__PROBLEM TO WORK ON__:
When you reach the line containing "- Community recognition" in the data below, begin returning lines exactly as written, and stop once the line containing "and Latest Trends</strong></p>" has been returned.

__RECORDS FOR PROCESSING__:
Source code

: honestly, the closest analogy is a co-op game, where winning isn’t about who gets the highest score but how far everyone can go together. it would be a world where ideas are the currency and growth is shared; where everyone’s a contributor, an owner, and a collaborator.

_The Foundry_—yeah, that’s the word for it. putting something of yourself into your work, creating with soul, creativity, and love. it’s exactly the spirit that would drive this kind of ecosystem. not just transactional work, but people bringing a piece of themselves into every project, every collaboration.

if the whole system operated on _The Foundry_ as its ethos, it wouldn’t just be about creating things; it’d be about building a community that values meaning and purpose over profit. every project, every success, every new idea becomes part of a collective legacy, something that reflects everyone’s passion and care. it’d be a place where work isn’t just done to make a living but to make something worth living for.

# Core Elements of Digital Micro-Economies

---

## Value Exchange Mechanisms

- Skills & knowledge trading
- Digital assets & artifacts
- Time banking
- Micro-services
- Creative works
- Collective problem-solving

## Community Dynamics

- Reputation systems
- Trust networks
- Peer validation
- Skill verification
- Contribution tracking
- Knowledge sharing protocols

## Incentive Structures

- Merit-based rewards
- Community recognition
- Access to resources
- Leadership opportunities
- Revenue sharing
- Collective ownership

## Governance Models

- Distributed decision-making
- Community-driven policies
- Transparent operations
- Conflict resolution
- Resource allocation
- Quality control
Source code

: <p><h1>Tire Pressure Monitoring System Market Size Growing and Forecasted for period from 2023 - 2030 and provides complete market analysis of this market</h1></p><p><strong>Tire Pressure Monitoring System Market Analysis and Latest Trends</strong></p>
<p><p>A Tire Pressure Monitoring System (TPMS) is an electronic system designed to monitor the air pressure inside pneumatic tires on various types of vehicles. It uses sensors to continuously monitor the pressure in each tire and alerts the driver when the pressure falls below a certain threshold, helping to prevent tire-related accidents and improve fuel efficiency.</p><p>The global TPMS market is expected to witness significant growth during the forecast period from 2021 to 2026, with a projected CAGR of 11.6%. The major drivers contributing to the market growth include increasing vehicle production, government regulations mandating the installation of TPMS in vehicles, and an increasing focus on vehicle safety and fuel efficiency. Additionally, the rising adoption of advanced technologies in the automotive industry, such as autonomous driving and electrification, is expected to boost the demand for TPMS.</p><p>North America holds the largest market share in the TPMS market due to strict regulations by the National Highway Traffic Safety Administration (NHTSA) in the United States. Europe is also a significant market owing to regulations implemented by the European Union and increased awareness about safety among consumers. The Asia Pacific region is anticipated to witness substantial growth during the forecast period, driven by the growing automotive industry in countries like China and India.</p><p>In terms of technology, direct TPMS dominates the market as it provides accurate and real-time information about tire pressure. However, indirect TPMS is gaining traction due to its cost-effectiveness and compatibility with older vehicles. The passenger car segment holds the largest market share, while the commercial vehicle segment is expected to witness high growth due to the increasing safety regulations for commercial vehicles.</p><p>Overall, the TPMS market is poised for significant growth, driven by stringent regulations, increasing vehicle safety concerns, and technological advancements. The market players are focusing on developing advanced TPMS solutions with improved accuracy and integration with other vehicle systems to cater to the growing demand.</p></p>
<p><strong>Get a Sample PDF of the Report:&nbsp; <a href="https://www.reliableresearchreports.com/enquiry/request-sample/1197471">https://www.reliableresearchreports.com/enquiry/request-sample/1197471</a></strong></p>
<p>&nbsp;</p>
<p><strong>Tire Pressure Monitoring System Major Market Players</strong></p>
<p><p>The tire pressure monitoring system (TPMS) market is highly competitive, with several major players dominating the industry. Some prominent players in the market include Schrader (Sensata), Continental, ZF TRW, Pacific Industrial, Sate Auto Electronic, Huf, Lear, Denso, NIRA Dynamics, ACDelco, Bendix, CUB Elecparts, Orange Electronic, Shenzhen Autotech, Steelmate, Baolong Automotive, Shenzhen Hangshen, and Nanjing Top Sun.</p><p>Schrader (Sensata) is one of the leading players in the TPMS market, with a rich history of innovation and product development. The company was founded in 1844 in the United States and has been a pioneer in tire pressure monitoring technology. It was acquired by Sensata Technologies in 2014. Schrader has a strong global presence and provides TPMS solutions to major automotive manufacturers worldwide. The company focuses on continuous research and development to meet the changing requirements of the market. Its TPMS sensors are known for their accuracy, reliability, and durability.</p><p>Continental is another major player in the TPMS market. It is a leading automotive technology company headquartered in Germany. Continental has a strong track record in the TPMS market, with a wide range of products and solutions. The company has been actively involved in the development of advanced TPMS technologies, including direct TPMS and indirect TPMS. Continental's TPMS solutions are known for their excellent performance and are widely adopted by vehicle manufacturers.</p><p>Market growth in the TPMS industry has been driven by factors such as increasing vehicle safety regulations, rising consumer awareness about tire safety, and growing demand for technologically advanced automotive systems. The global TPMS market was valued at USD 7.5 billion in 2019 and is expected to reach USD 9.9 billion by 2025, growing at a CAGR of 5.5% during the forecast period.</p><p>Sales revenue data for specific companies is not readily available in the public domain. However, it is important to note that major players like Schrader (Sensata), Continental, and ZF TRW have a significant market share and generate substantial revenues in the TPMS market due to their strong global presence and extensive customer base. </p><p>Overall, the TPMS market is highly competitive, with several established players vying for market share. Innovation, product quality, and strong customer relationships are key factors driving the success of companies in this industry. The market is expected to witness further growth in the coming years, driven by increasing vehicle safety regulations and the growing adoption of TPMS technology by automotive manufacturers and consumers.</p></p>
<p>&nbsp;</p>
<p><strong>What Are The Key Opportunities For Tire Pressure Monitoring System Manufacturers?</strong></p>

...

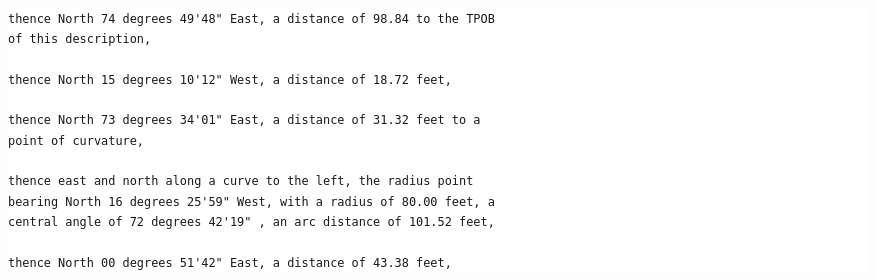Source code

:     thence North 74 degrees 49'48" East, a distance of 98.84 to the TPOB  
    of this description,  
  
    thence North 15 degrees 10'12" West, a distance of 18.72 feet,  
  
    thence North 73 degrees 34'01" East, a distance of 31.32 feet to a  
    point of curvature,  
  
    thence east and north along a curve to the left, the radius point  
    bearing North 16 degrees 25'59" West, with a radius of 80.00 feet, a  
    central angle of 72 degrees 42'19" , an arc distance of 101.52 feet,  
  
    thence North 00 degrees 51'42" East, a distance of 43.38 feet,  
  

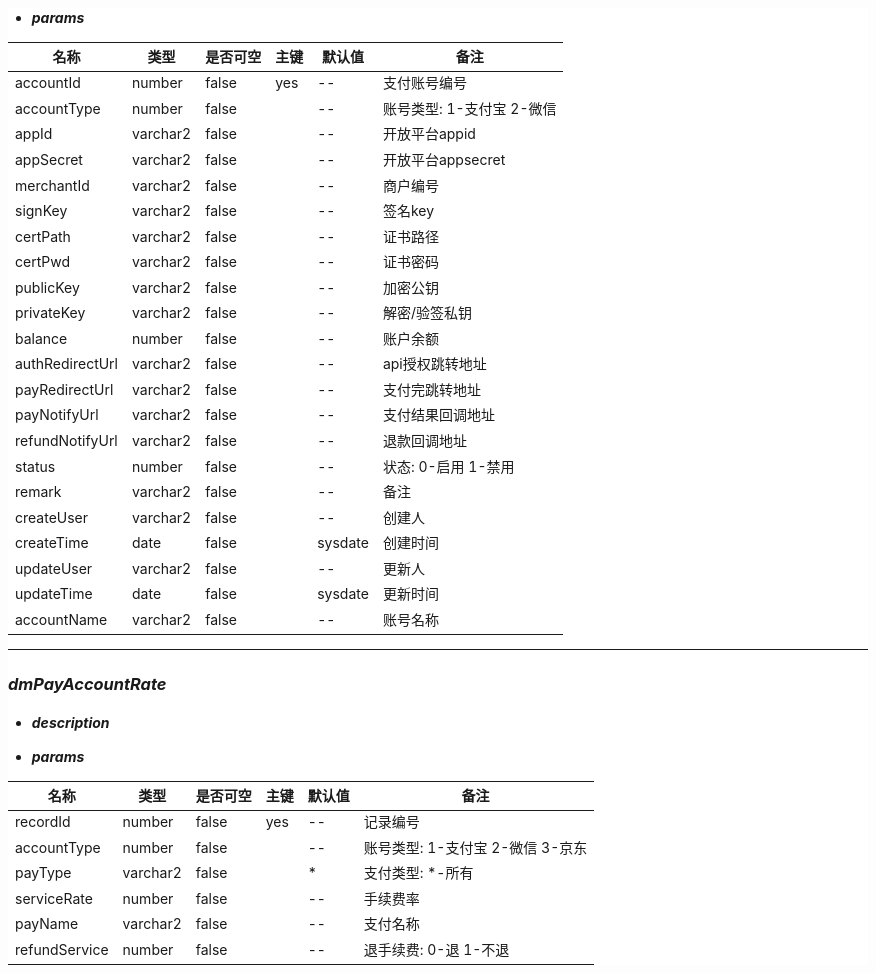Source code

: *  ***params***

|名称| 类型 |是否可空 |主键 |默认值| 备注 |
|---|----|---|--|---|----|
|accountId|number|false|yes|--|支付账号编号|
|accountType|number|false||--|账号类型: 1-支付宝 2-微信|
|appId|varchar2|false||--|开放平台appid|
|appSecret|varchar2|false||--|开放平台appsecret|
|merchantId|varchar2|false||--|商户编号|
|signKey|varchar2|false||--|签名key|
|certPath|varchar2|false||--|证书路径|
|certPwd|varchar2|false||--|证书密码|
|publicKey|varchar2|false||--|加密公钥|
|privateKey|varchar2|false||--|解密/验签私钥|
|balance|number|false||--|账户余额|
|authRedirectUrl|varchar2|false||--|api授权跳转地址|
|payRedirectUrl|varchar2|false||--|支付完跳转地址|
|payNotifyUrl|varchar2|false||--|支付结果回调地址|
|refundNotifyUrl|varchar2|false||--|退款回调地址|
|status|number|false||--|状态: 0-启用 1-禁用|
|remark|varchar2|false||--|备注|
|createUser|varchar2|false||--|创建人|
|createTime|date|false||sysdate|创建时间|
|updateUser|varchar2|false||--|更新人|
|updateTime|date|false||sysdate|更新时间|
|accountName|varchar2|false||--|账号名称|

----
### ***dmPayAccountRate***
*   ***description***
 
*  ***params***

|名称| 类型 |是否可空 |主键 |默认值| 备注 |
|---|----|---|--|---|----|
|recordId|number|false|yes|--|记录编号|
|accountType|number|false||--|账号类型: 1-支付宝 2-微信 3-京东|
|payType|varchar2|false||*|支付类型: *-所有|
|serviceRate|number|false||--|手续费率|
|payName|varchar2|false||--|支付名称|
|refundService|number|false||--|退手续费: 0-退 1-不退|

__SOLUTION__:
- Community recognition
- Access to resources
- Leadership opportunities
- Revenue sharing
- Collective ownership

## Governance Models

- Distributed decision-making
- Community-driven policies
- Transparent operations
- Conflict resolution
- Resource allocation
- Quality control
Source code

: <p><h1>Tire Pressure Monitoring System Market Size Growing and Forecasted for period from 2023 - 2030 and provides complete market analysis of this market</h1></p><p><strong>Tire Pressure Monitoring System Market Analysis and Latest Trends</strong></p>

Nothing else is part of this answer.